Give my any Faulkner, for example. Absalom, Absalom and The Sound and the Fury are right up there with any high-falutin’ style pioneer the high lit crowd can bring on, but he pulls you in and wraps the story around you even when you are not quite sure you’re getting everything. And no one’s better at that than Yeats, are they?

So where does that put Elmore? There’s a theory I read once that art is great in proportion to the amount of reality it can encompass, Shakespeare begin the iconic example of a writer with appeal to the entire spectrum of humanity along with unmatched literary brilliance. Faulkner belongs in that crowd. Tolstoy. Probably Erdrich. Maybe Coetze. But for the sake of this discussion, let’s look at Graham Greene.
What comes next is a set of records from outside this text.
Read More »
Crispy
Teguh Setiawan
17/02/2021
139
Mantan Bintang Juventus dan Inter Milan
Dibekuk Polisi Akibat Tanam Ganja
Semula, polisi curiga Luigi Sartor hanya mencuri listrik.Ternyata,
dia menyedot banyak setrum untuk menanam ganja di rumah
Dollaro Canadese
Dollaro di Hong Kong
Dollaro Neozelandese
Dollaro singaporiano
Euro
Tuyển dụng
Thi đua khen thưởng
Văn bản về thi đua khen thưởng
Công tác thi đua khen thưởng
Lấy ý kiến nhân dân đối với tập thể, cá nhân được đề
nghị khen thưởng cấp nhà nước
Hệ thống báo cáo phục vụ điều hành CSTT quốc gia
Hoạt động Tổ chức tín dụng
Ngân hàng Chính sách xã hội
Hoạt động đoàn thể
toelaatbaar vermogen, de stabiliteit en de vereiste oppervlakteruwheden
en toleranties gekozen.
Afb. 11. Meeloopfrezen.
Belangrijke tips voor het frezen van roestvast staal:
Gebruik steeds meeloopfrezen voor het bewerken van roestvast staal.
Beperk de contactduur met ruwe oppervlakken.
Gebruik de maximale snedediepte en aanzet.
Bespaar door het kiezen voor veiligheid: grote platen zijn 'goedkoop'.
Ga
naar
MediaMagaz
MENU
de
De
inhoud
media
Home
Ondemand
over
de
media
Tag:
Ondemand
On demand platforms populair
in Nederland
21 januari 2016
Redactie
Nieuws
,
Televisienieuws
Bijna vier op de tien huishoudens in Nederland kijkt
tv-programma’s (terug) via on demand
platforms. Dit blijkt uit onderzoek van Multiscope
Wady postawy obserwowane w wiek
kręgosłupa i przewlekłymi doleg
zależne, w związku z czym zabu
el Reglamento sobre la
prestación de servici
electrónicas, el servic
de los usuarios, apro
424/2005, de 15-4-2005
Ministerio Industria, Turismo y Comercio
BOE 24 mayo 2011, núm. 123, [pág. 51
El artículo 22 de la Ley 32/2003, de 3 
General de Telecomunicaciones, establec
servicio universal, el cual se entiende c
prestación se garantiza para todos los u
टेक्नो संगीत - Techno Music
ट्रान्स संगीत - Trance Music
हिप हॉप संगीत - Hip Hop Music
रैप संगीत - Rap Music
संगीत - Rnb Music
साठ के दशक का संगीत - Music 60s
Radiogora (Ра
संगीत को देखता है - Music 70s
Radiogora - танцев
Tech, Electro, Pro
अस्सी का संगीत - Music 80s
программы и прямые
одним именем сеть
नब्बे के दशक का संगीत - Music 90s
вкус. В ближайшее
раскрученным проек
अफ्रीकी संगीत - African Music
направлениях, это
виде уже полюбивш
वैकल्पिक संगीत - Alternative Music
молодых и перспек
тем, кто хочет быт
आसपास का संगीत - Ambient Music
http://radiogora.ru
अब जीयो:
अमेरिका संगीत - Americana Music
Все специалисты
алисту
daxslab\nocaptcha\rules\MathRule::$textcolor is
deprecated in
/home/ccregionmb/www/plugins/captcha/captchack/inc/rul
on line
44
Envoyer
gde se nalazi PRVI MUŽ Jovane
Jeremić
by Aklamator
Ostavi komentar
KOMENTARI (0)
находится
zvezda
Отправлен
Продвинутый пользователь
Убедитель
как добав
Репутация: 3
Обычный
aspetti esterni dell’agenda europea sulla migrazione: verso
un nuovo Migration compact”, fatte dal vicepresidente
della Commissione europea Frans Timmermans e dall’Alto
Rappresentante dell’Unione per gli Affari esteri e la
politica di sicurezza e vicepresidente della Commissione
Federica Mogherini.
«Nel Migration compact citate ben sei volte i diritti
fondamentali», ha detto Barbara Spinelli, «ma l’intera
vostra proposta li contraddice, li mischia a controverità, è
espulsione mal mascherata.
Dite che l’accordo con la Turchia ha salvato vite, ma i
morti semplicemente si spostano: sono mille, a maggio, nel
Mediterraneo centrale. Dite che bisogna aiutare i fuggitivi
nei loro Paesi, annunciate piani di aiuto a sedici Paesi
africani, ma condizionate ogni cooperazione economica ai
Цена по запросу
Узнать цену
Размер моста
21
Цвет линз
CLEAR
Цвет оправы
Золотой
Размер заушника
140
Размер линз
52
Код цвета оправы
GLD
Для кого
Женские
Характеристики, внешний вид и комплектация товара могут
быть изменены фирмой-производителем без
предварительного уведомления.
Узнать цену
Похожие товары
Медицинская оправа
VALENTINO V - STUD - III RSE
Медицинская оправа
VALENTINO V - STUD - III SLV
Greene divided his work into serious novels (Brighton Rock, The Power and the Glory) and “entertainments”, (Travels with my Aunt, Our Man in Havana). The novels were meant to delve deeply into character and philosophy as they told their stories. The entertainments he meant to skim the surface, though he employs great skill and perspicacity in constructing plot and character. You’d never accuse him of sloppy or inconsequential writing in any of this work.

That’s where I put Leonard. In the top tier of artists who stake out a relatively narrow territory and explore it with consummate intelligence and understanding. He ain’t Faulkner any more than than Elvis was Domingo, but Domingo would make a lousy Elvis, and who would want a world without either one? Elmore’s writing is good writing because he’s got both style and insight. The great Leo in all his ponderous pages of War and Peace never left me laughing the way Elmore did when his alligator ate the dog in Maximum Bob. Every single one of his characters belongs to a world of rather limited boundaries, but every single one is vivid and speaks with an individual, unmistakeable voice. Voices so distinctive you’d recognize them right away if they called you on the phone.

So, is Elmore great? Yeah. He’s (was) great at what he does (did), and what he did was damned good writing that anyone with a sixth grade education or a bundle of college degrees could love and admire and remember. If the focus was too narrow to qualify for that upper tier … well, I doubt it bothered him, and hat sure as hell doesn’t bother me. I’ve got a list of his stuff I haven’t read, and it’s a brand new year. Onward.